Four albums in, Pluramon (special musical code-name for Marcus Schmickler and a smattering of guests) are both contributing admirably to, and thumbing their noses at, the current mood. Yes, there's a return to drowsier times, but it comes attached to the precision of modernity. It's not easy to describe how songs characterized by ambiguous haze can still feel influenced by automation, but it's a little like comparing an ostensibly free-flowing wind with machine-generated waves. Whereas the wind at least appears to contain the potential to billow and roar, whoosh and whistle, the waves are ultimately predictable. Beautiful and beguiling, certainly, but the result of set patterns, calculation and planning.
In the vocal arena, tradition has been maintained. Aside from the oddly Steve Kilbey-esque cameo from Schmickler himself, it took these ears a fair while to realize that there were actually three separate female singers on the record. The voices aren't buried beyond hope of rescue, they simply seem to have been fed through production trickery to make each as breathy as Julee "Twin Peaks" Cruise. The illusion holds, until Jutta Koether distinguishes herself with clipped delivery on the spoken-word "Fresh Aufhebung"—whose ominous talk of "control by elusive power" has all the atmosphere of a city-wide broadcast in a dark future, via reference to Hegelian philosophy.
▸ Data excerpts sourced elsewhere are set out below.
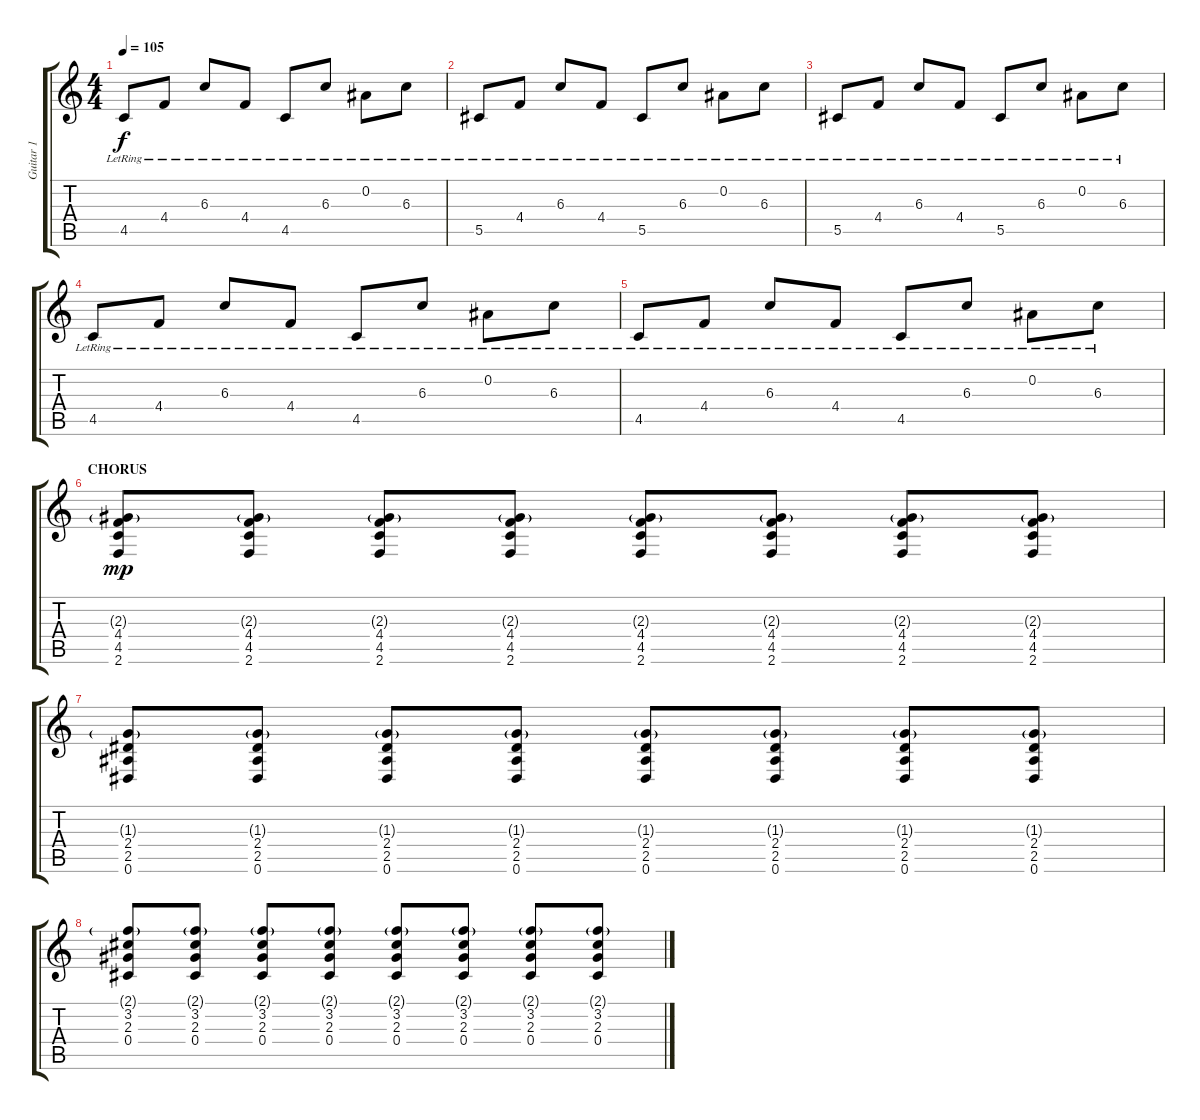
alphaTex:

\track ("Guitar 1" "Guitar 1") {instrument distortionguitar}
\staff {score tabs}
\tuning (Eb4 Bb3 Gb3 Db3 Ab2 Eb2) {hide}
\ts (4 4)
\tempo 105
\clef g2
\ks c
4.5{lr}.8{dy f} 4.4{lr}.8 6.3{lr}.8 4.4{lr}.8 4.5{lr}.8 6.3{lr}.8 0.2{lr}.8 6.3{lr}.8 |
5.5{lr}.8 4.4{lr}.8 6.3{lr}.8 4.4{lr}.8 5.5{lr}.8 6.3{lr}.8 0.2{lr}.8 6.3{lr}.8 |
5.5{lr}.8 4.4{lr}.8 6.3{lr}.8 4.4{lr}.8 5.5{lr}.8 6.3{lr}.8 0.2{lr}.8 6.3{lr}.8 |
4.5{lr}.8 4.4{lr}.8 6.3{lr}.8 4.4{lr}.8 4.5{lr}.8 6.3{lr}.8 0.2{lr}.8 6.3{lr}.8 |
4.5{lr}.8 4.4{lr}.8 6.3{lr}.8 4.4{lr}.8 4.5{lr}.8 6.3{lr}.8 0.2{lr}.8 6.3{lr}.8 |
\section ("" "CHORUS")
(2.3{g} 4.4 4.5 2.6).8{dy mp instrument distortionguitar} (2.3{g} 4.4 4.5 2.6).8 (2.3{g} 4.4 4.5 2.6).8 (2.3{g} 4.4 4.5 2.6).8 (2.3{g} 4.4 4.5 2.6).8 (2.3{g} 4.4 4.5 2.6).8 (2.3{g} 4.4 4.5 2.6).8 (2.3{g} 4.4 4.5 2.6).8 |
(1.3{g} 2.4 2.5 0.6).8 (1.3{g} 2.4 2.5 0.6).8 (1.3{g} 2.4 2.5 0.6).8 (1.3{g} 2.4 2.5 0.6).8 (1.3{g} 2.4 2.5 0.6).8 (1.3{g} 2.4 2.5 0.6).8 (1.3{g} 2.4 2.5 0.6).8 (1.3{g} 2.4 2.5 0.6).8 |
(2.1{g} 3.2 2.3 0.4).8 (2.1{g} 3.2 2.3 0.4).8 (2.1{g} 3.2 2.3 0.4).8 (2.1{g} 3.2 2.3 0.4).8 (2.1{g} 3.2 2.3 0.4).8 (2.1{g} 3.2 2.3 0.4).8 (2.1{g} 3.2 2.3 0.4).8 (2.1{g} 3.2 2.3 0.4).8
Elsewhere, the lyrical turns aren't so densely enigmatic, which is something of a shame. It's also of slight concern that, "Aufhebung" aside, the exceptional treatment of "If The Kids Are United" (spaced-out socialist groove mix) grabs most attention. Many of the tracks here aim to create a mood rather than leave a hummable melody, but—pleasant though they are—a few struggle to leave a distinct impression. In Pluramon's aural amalgamation, however, there's still much to engage with. Beats, washes, and samples have each been alchemically treated, creating an absorbing palette of heavily disguised origins. The somewhat clinical way this has been achieved may not be to everyone's taste, but The Monstrous Surplus marks another polished release in a good year for the 'gazers.